Anti-EU parties may form second-largest bloc in next European Parliament
New report says anti-EU groups could have as much as 35% of the seats after May elections
A think tank has suggested that for the first time a combined ‘grand coalition’ of the EPP and the left-wing bloc will not have a majority in the European Parliament.
Anti-EU parties are likely to form the second largest bloc in the European Parliament after next month’s elections, a study of polling trends by a European think tank has found.
With support for anti-EU parties on the right and the left increasing in many parts of Europe, the European Council on Foreign Relations says that the new parliament is likely to be dominated by three major coalition blocs – the centre-right European People’s Party (EPP) group, the centre-left block based around the alliance of Socialists and Democrats and what it calls the “anti-European” bloc, comprised of several elements.
However, the think tank also suggests that for the first time a combined “grand coalition” of the EPP and the left-wing bloc will not have a majority in the parliament, handing a potential king-maker role to a fourth bloc: the centrist Alde group, which includes Fianna Fáil.

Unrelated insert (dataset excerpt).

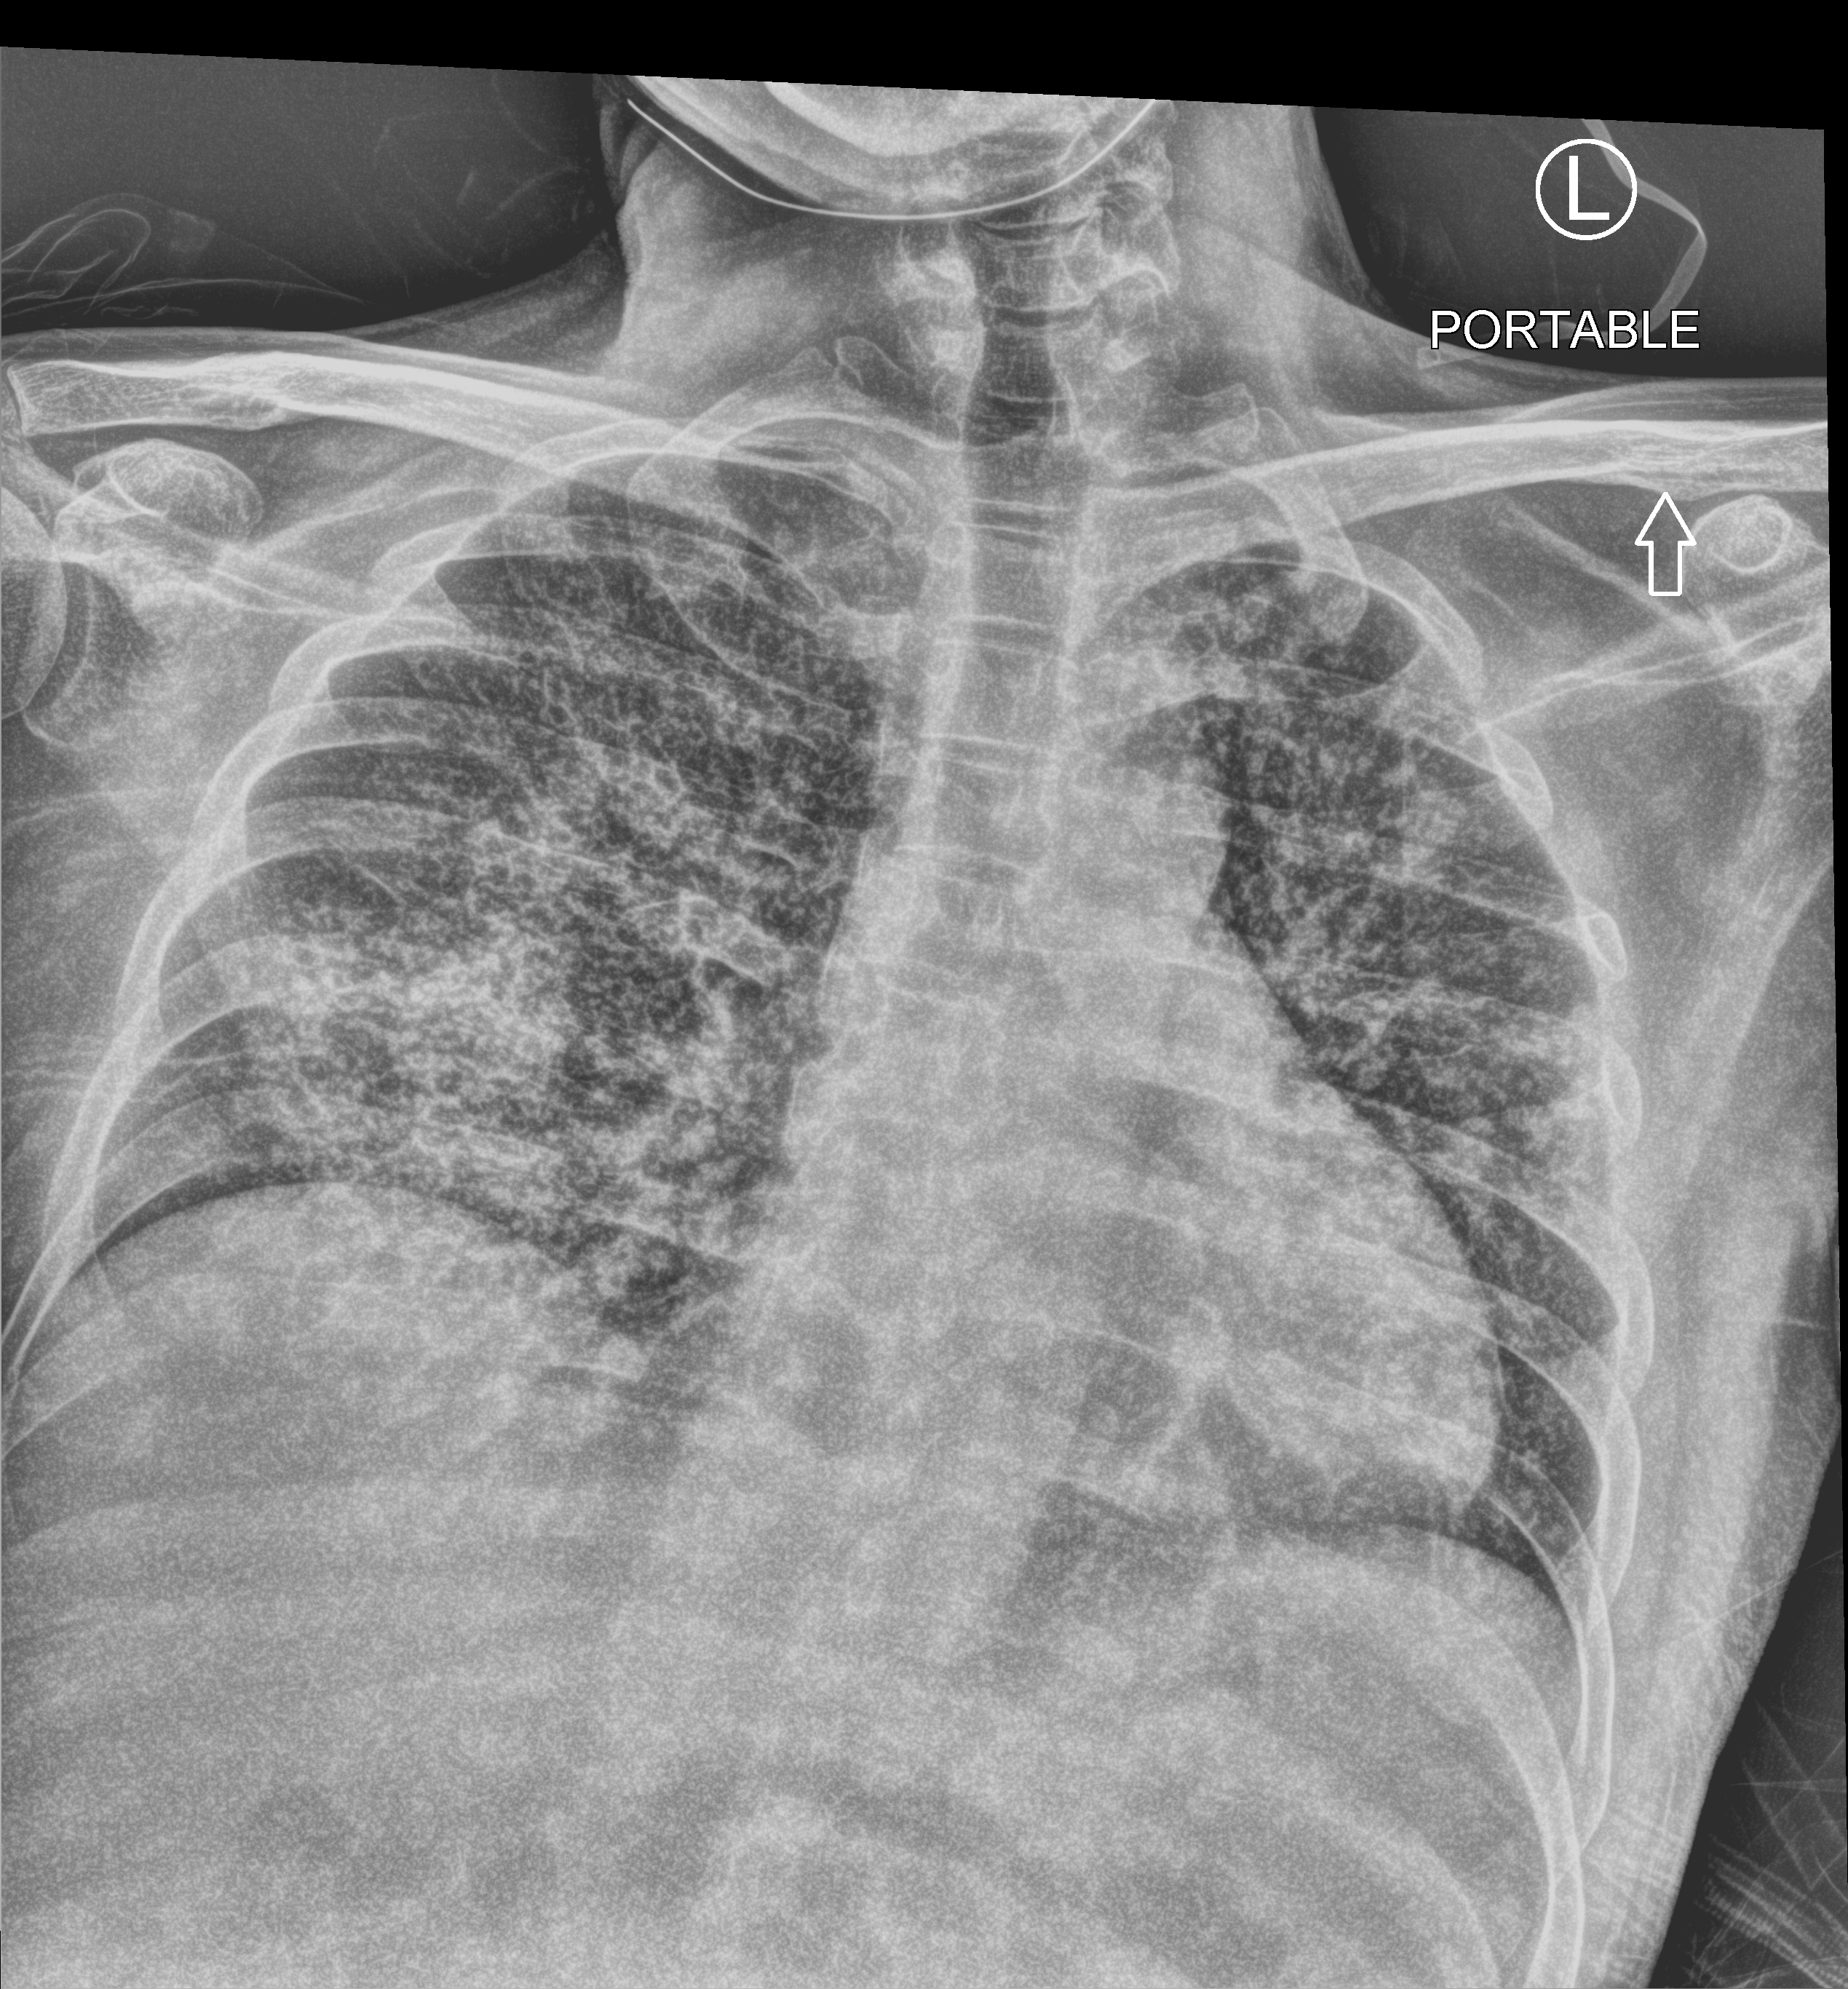
Bedside chest radiograph (computed radiography); anteroposterior (AP) projection. Male patient hospitalised with COVID-19, age 18–59 years.
From the hospital-stay record, not from the radiograph (when in the stay this image was taken is not recorded): diabetes (admission record): no; mechanically ventilated during this hospital stay: no.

The think tank, which published the results of the research in a paper authored by Irish academics Michael Marsh, Kevin Cunningham and London School of Economics professor Simon Hix, says that the anti-EU forces could be the second largest group whether or not the UK participates in the elections.
The UK says it will hold European parliament elections if it remains a member of the EU at the time, although British prime minister Theresa May is expected to make another attempt in the coming weeks to get the withdrawal agreement through the House of Commons, meaning that the UK could then leave the EU. This would avoid the necessity to hold elections there.
The report, which was based on various types of polling data from EU countries, finds that anti-EU parties could have as much as 35 per cent of the seats in the new parliament, though it acknowledges that such disparate parties – with some coming from the far-right, others from the far-left – are unlikely to work coherently together.
However, their presence in the parliament and their opposition to many EU initiatives could force the other pro-EU parties to work together, with the centrist Alde group, including French president Emmanuel Macron’s En Marche party, occupying a pivotal role.
Country-by-country breakdowns of the research show that the think tank reckons that in an election with 11 MEP seats in Ireland (13 seats will be filled if the UK leaves; 11 if not) Fine Gael will win three seats; Fianna Fáil will win two; Sinn Féin two; Independents three; and the Greens one.
The Council on Foreign Relations says that the fractured nature of the next European Parliament means that pro-European parties will have to learn to co-operate across traditional political boundaries.
The think tank’s research suggests that voters want the parties to co-operate on issued such as affordable housing, inclusive economic growth, social integration and climate change.
“Pro-European parties must disseminate their messages in the next month and, immediately after the European Parliament election, begin to deliver on their promises,” the report says.
Susi Dennison, senior policy fellow and director of the European power programme at the European Council on Foreign Relations, warned that a new parliament “that is finely balanced between anti-Europeans and divided pro-European forces presents a real risk of paralysis at the centre of the EU.”